C’est dans cet esprit que Bowman, originaire d’Amityville, dans l’État de New York, entreprend de réinventer un jeu de tarot à partir d’un point de vue noir, où chaque carte rend hommage à des royautés africaines et des divinités égyptiennes. Suivant les pas des pionniers de l’afrofuturisme – Sun Ra, Miles Davis ou Afrika Bambaataa, grande figure du hip hop – , mais sans prétentions, il rêve d’un avenir où la grandeur de l’héritage africain pourrait défier les frontières terrestres pour se propager dans les étoiles.
Kaylan Michel
Kaylan Michel semble s’être éclipsée du monde de l’art depuis quelques années, ce qui ne fait en réalité que renforcer l’aura qui entoure son œuvre. Le travail de cette graphiste et artiste visuelle montréalaise d’origine bénino-nigériane, riche en détails saisissants, est un perpétuel voyage vers le mystère et le psychédélisme, qui met presque toujours au premier plan des femmes noires.
Dans ses images, elle intègre des éléments symboliques afrofuturistes – lunettes du futur, bijoux ancestraux dorés, soucoupes volantes… -, mais aussi l’élégance et la délicatesse d’un style japonais. Fortement influencé par Jean-Michel Basquiat, Gustav Klimt et Kehinde Wiley, son art fait vivre un monde où la diversité devient la norme, et où chaque culture, loin de se diluer, trouve une nouvelle résonance.
Idris Veitch
Inspiré par ses expériences contrastées en Jamaïque, aux États-Unis et au Japon, Idris Veitch interroge la perception de l’« autre » dans des compositions libératrices, à la fois étranges et pleines d’humour.
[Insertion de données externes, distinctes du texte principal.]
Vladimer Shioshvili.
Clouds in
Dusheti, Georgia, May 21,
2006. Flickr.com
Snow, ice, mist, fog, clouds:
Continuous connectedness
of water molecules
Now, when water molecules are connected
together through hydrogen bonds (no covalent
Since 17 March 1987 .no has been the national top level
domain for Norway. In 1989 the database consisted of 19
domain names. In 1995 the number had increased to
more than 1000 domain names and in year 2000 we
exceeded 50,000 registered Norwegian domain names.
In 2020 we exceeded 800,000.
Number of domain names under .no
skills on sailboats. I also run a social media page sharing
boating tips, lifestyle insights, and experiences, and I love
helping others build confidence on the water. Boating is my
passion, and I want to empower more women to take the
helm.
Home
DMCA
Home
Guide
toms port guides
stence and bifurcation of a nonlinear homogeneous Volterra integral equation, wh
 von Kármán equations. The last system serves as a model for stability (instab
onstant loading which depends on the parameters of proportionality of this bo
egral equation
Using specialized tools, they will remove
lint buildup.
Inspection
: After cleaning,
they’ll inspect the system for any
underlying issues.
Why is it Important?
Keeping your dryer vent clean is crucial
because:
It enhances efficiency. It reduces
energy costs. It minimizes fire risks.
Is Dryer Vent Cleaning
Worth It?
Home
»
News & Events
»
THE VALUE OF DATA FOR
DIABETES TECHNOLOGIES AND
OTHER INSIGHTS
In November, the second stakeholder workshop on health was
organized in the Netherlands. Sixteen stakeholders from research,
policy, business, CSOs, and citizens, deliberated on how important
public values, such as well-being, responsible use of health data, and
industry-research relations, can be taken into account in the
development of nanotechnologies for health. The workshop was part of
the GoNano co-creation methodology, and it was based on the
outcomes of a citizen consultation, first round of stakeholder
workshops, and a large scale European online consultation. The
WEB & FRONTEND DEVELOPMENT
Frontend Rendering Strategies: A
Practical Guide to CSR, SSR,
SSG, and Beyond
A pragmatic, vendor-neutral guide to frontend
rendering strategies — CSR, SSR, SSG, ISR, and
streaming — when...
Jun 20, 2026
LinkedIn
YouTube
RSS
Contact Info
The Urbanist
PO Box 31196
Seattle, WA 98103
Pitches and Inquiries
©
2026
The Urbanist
À la croisée de l’archive et de l’avant-garde, il fait lui aussi cohabiter l’imaginaire, les paysages et les motifs floraux japonais avec des textiles et des accessoires traditionnels africains, dans l’idée de déconstruire les frontières culturelles.
À ces visions déjà bien saturées, Idris Veitch mêle des accessoires inspirés de la haute couture, tout en multipliant les références aux esthétiques numériques des années 2000, via un style glitch et des textures pixelisées. Formé au stylisme, la mode est pour lui non seulement un outil d’émancipation et de célébration de soi, mais aussi un moyen de brouiller les pistes et de jouer avec les codes du subconscient. Pour le dire autrement : tout, chez lui, est pensé pour accentuer les hallucination de son public.